Voor celibataire homo zijn geloof en gesprek onmisbaar
In dit artikel:
Een recente nieuwszaak rondom een verdachte reformatorische homo heeft in de lhbt+-gemeenschap onzekerheid doen ontstaan over de reëel mogelijke keuze om als homo celibatair en single te leven. Hoewel sommigen, zoals theoloog Ruard Ganzevoort en columnist Annemarie van Heijningen, suggereren dat het leefpatroon van de betrokkene wijst op een moeilijkheid met het accepteren van zijn geaardheid en te hoge verwachtingen rond celibaat, waarschuwen bestuurslid Willem Jan van de Velde en medewerker Herman van Wijngaarden van Hart van Homo’s voor voorbarige conclusies. Zij benadrukken dat het hier niet gaat om het niet volhouden van seksuele onthouding, maar om verdenking van zedenmisdrijven—aangezien die ernstiger zijn dan louter het niet naleven van celibaat.
De auteurs onderstrepen dat seksuele zelfbeheersing een opdracht is voor elke christen, ongeacht geaardheid, en dat seksuele verlangens beheersbaar zijn met de juiste geloofsverbondenheid en steun. Ze stellen dat het celibaat geen onmogelijke of onhaalbare levenswijze is, ook voor homo’s, en dat seksuele onthouding vergeleken moet worden met de situatie van ongetrouwde heteroseksuele christenen die vergelijkbare uitdagingen kennen. Centraal staat dat het celibatair leven een bewuste roeping vergt, gebaseerd op persoonlijke relatie en vertrouwen in God, gecombineerd met realistische omgang met verlangens en open gesprekken over seksualiteit met vertrouwde, kritische vrienden en gebed.

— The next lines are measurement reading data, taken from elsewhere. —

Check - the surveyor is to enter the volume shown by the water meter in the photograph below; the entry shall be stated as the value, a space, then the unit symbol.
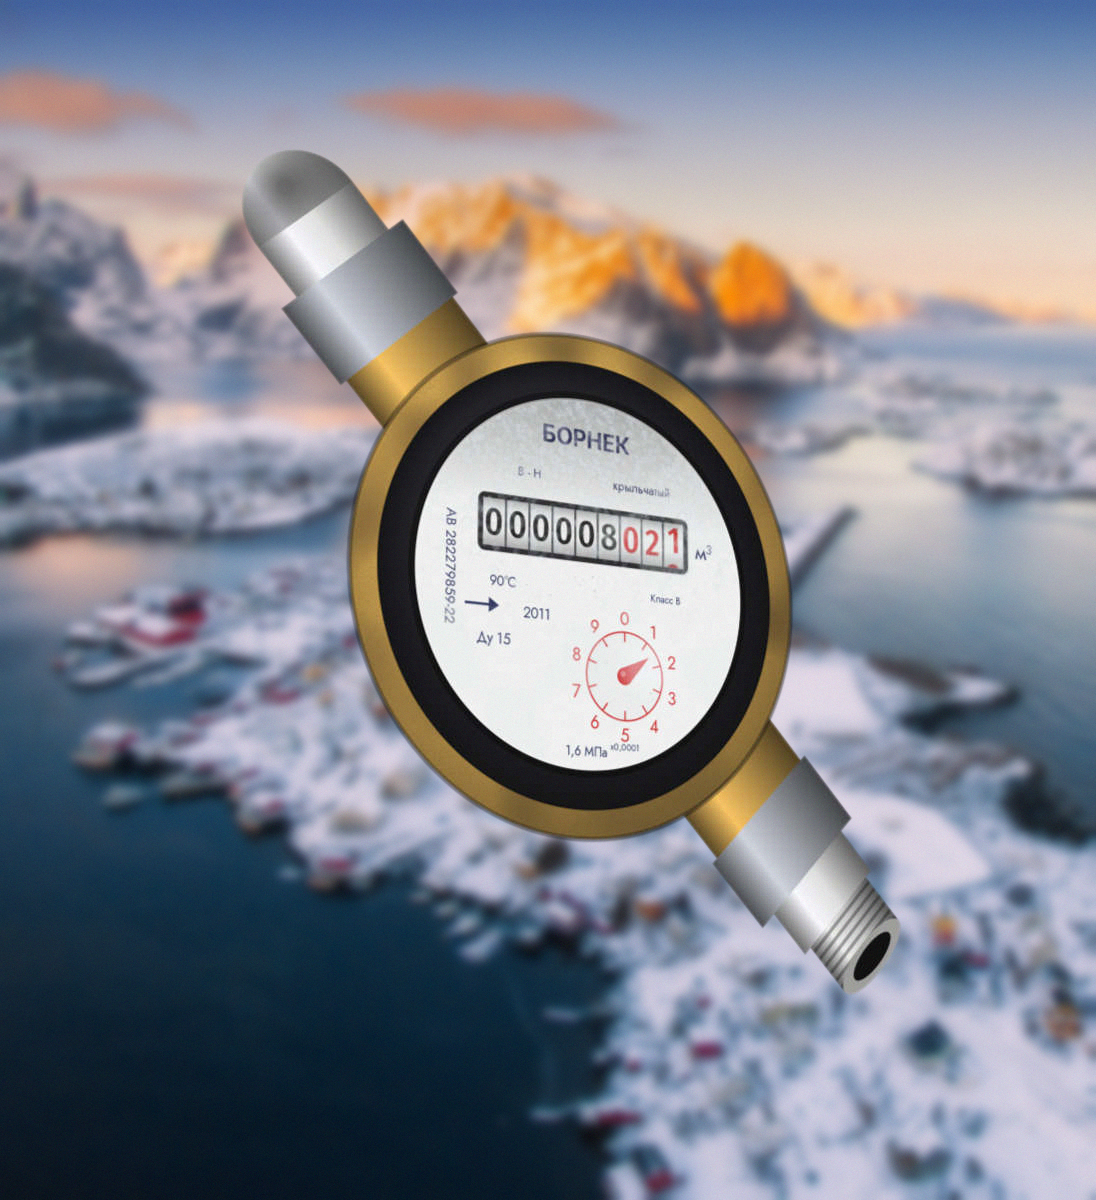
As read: 8.0211 m³
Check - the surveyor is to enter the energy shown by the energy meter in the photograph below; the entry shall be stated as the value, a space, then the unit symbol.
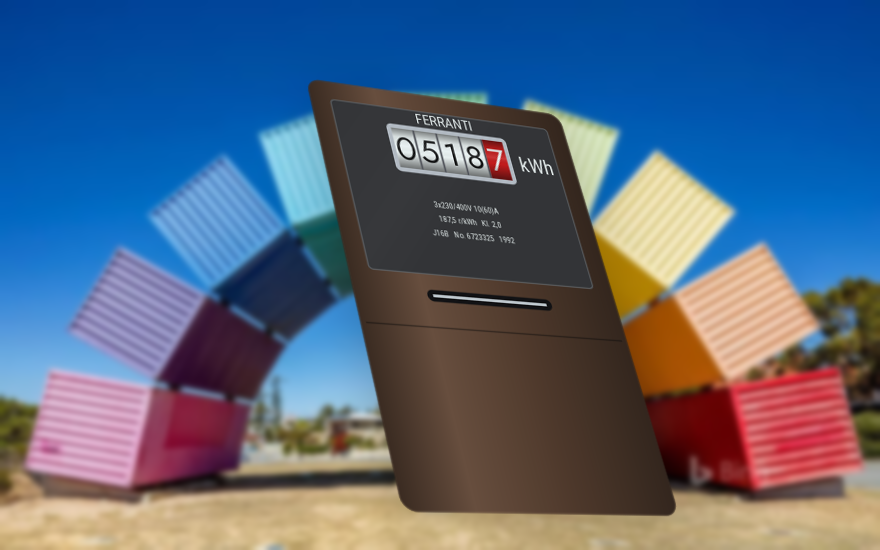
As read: 518.7 kWh
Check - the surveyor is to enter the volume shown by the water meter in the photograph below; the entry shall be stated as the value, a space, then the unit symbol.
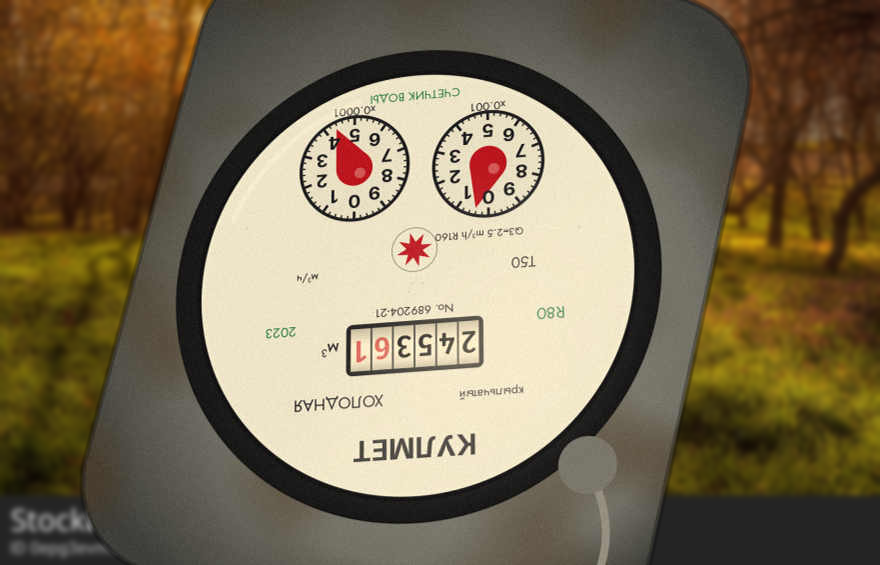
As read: 2453.6104 m³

De schrijvers benadrukken verder dat het idee van “onbeheersbare seksuele begeerten” vaak berust op verkeerde interpretaties van Bijbelteksten en pleiten voor een genuanceerde kijk op seksualiteit binnen het christelijk geloof. Het artikel moedigt celibataire homo’s aan te vertrouwen dat deze levenskeuze waardevol en mogelijk is, zonder zich te laten ontmoedigen door de incidenten waarbij deze levensvorm ten onrechte wordt geassocieerd met ernstige delicten. Zo bieden zij hoop en ruimte voor open dialoog en bemoediging binnen de geloofsgemeenschap.